Nor are the hawks limited to the few remaining in Dick Cheney’s posse. Joe Lieberman, hardly a Cheneyite, recently has been quite outspoken on the subject of Iran, saying two weeks ago on Face the Nation:
"We can tell them we want them to stop that, but if there's any hope of the Iranians living according to the international rule of law and stopping, for instance, their nuclear weapons development, we can't just talk to them," Lieberman said. "If they don't play by the rules, we've got to use our force, and to me that would include taking military action to stop them from doing what they're doing." (“Lieberman: Bomb Iran If It Doesn't Stop”).
Lieberman even favors a military strike into Iran on the sole basis of their involvement in attacks on US soldiers in Iraq:
"I think we've got to be prepared to take aggressive military action against the Iranians to stop them from killing Americans in Iraq," Mr. Lieberman said. "And to me, that would include a strike over the border into Iran, where we have good evidence that they have a base at which they are training these people coming back into Iraq to kill our soldiers." (“Lieberman Favors Military Hit on Iran”).

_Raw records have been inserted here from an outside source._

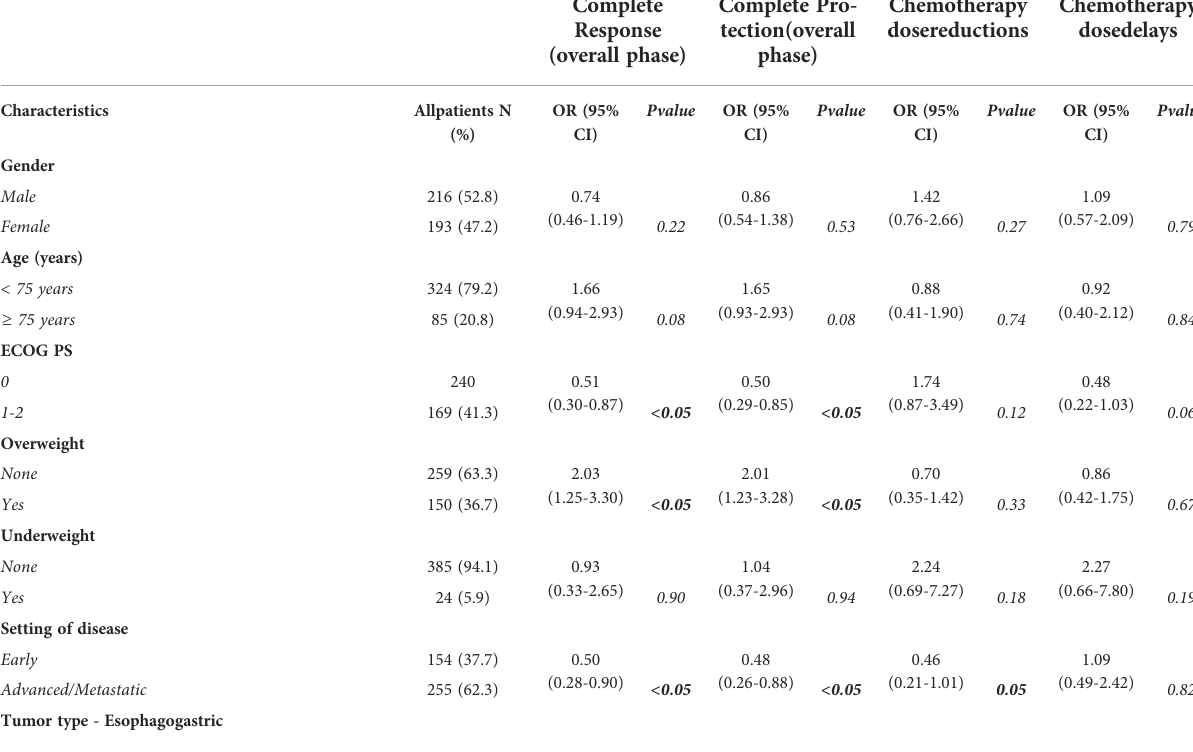
TABLE 2B Multivariate analysis for the effectiveness outcome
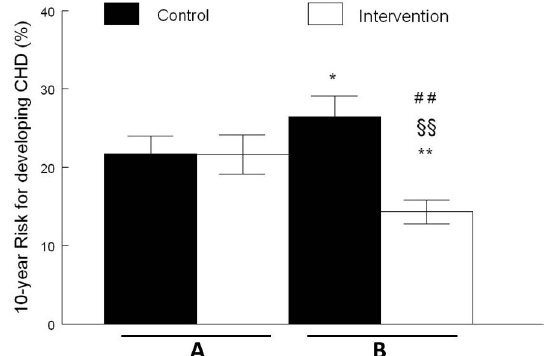
FIGURE 1 - Reduction of cardiovascular risk evaluated through the Framingham score. A: basal values before the interventions; B: values calculated after six month of control or intervention follow-up. Values are expressed as the mean ± S.E.M. * p<0.05 and ** p<0.01 compared with initial Control values; ## p<0.01 compared with initial Intervention values; §§ p<0.01 compared with final Control values.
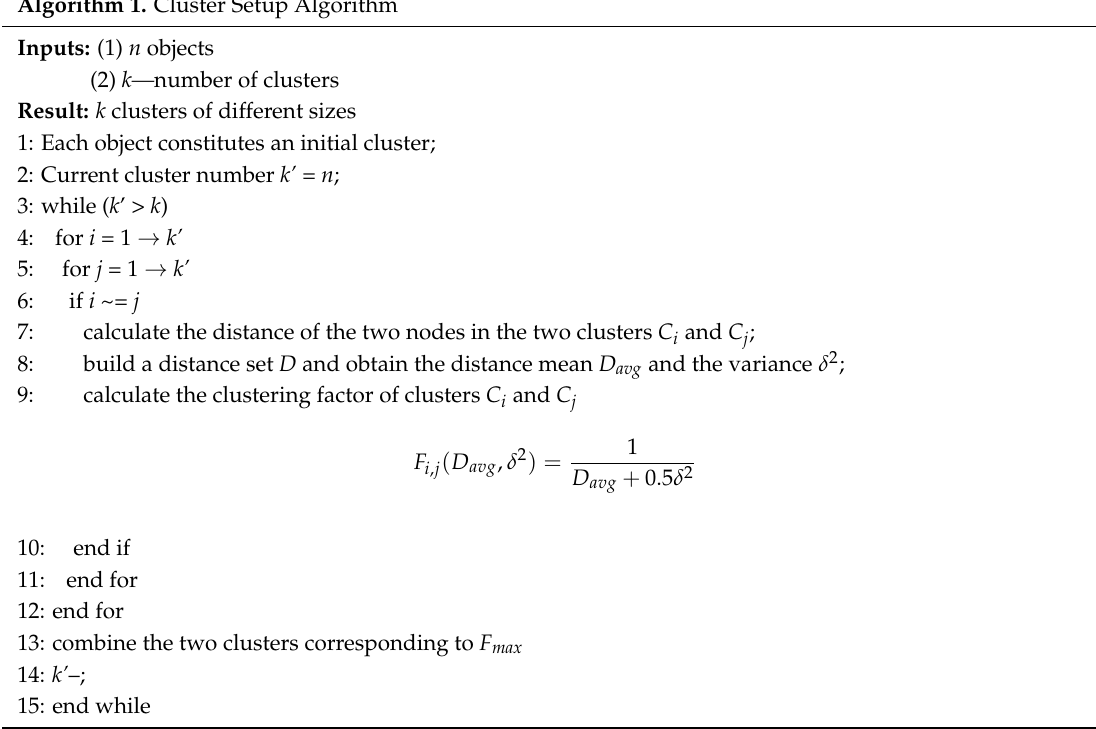
Algorithm 1. Cluster Setup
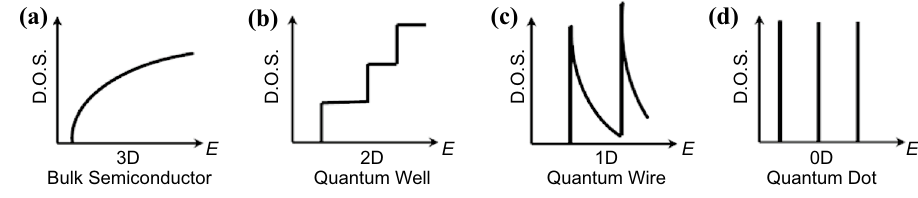
Fig. 2 Illustrations showing the electronic density-of-states of bulk and low dimensional materials. a Bulk semiconductor. b 2D materials. c 1-D materials (i.e., nanowires (NWs), nanorods). d Quantum dots. Adapted with permission from Ref.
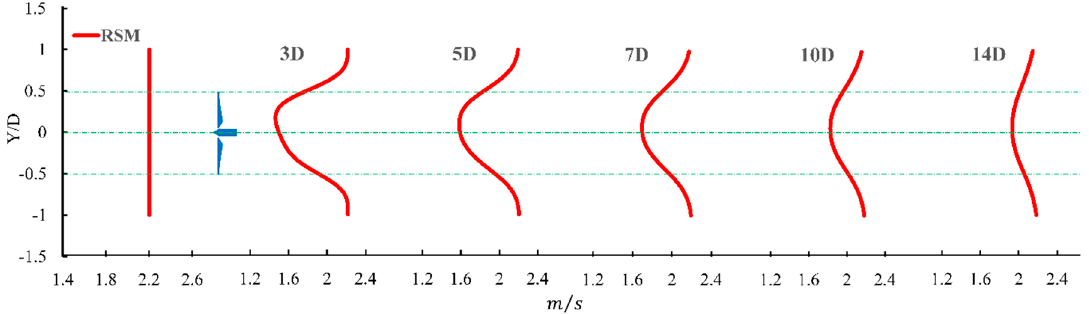
Figure 9. Horizontal distribution of stream ‐ wise velocity simulated by RSM.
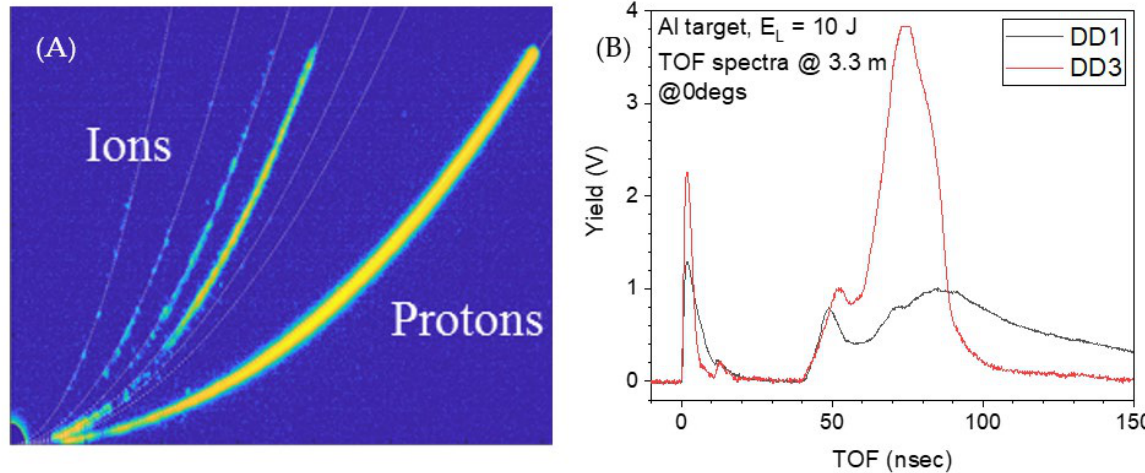
Figure 21. A typical TPS spectrogram ( A ) and TOF spectra ( B ).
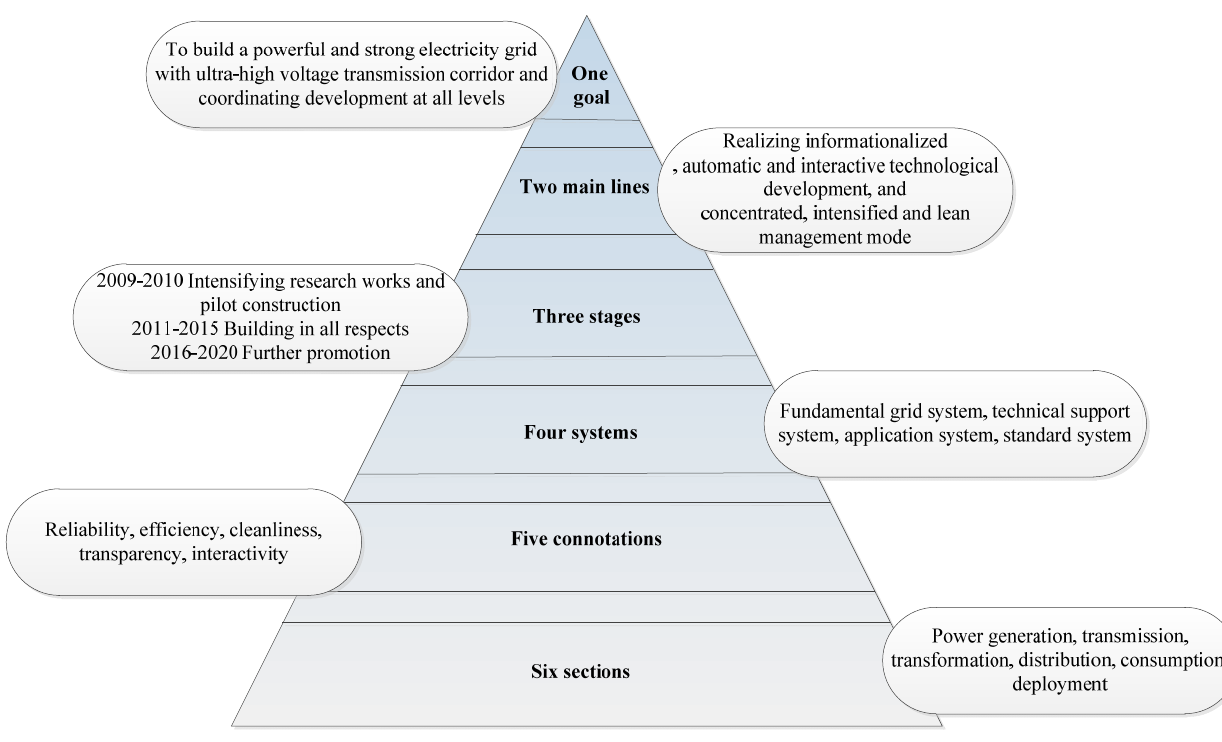
Figure 2. The strategic framework of strong smart grid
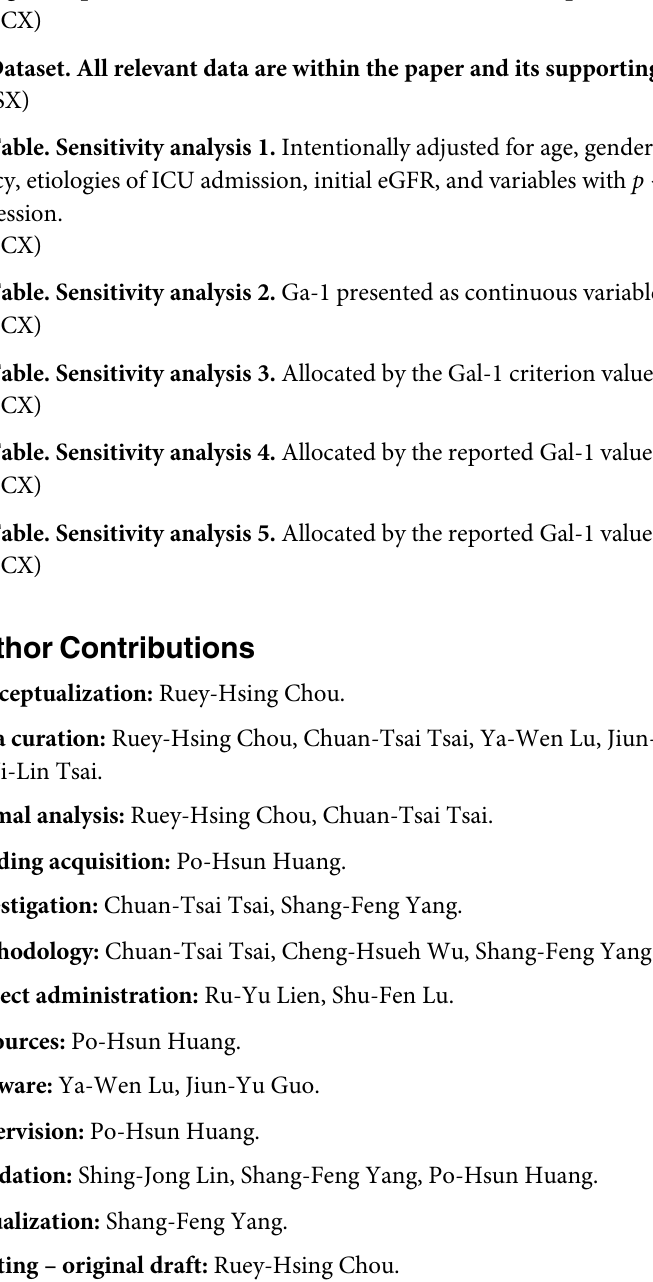
S1 Fig. ROC curve of serum Gal-1 value in prediction the 90-days mortality. S2 Fig. Comparison of serum Gal-1 value between the ICU patients and control. S1 Dataset. All relevant data are within the paper and its supporting information files. S1 Table. Sensitivity analysis 1. Intentionally adjusted for age, gender, heart failure, malig- nancy, etiologies of ICU admission, initial eGFR, and variables with p < 0.05 in the univariate regression. S2 Table. Sensitivity analysis 2. Ga-1 presented as continuous variable. S3 Table. Sensitivity analysis 3. Allocated by the Gal-1 criterion value of ROC curve. S4 Table. Sensitivity analysis 4. Allocated by the reported Gal-1 value of viral infection. S5 Table. Sensitivity analysis 5. Allocated by the reported Gal-1 value of bacterial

As I said before, I’m gratified to read that military options against Iran are being debated in the White House, even if, as the Times gloats, the diplomacy side seems to be winning for the moment. The fact that discussions are happening at all means military-strike options are being presented to the President, and that those arguing for continued diplomacy have to do it with ticking wristwatches held up to their noses by opponents.
As has become quite obvious since 9/11, the Left’s obtuseness on the reality of global jihad is an incurable affliction. Until the Bush administration leaves office in 18 months or so, defeats and victories in the war against jihadism abroad will serve no other purpose than to point up the failures of Bush’s foreign policy, and domestic events in the fight against attacks at home will be used only for outlining Bush’s totalitarian usurpations of power. Bush will continue to be portrayed as out of touch with reality, “reality” being defined rather liberally by the likes of Al Gore.
Yet it is the Left that dandles and plays with the harsh realities upon which it reports daily with a clueless innocence, like the toddler curiously peering down the barrel of its father’s loaded handgun.
How else could people write anything like the following:
In the year since Ms. Rice announced the new strategy for the United States to join forces with Europe, Russia and China to press Iran to suspend its uranium enrichment activities, Iran has installed more than a thousand centrifuges to enrich uranium. The International Atomic Energy Agency predicts that 8,000 or so could be spinning by the end of the year, if Iran surmounts its technical problems.
Those hard numbers are at the core of the debate within the administration over whether Mr. Bush should warn Iran’s leaders that he will not allow them to get beyond some yet-undefined milestones, leaving the implication that a military strike on the country’s facilities is still an option.
Why are “those hard numbers” only the core of a debate within the Bush administration, rather than the core of a worldwide debate amongst all the nations soon to share the peril of the Iranian threat? Or at least a debate within the New York Times, for crying out loud?
Why? Because terrorism is Bush’s problem, not ours. Because the Left has more important problems, like lowering the planet’s temperature, and making sure oil companies don't make too much money.
It has been too rarely pointed out since 9/11 that the West’s war against jihad is a defensive war, and we are the defenders--fighting to stave off Islamists who first declared war on us. In fact, have declared war on us repeatedly, from the 8th century to the 16th century and Vienna and right on down to Beirut and bin Laden and Ahmadinejad.
After January 2009, that “so-called” war on terror will no longer be Bush’s war. It will either be our war, belonging to all of us, or it will belong only to, and be decided only by, those who first declared it on us.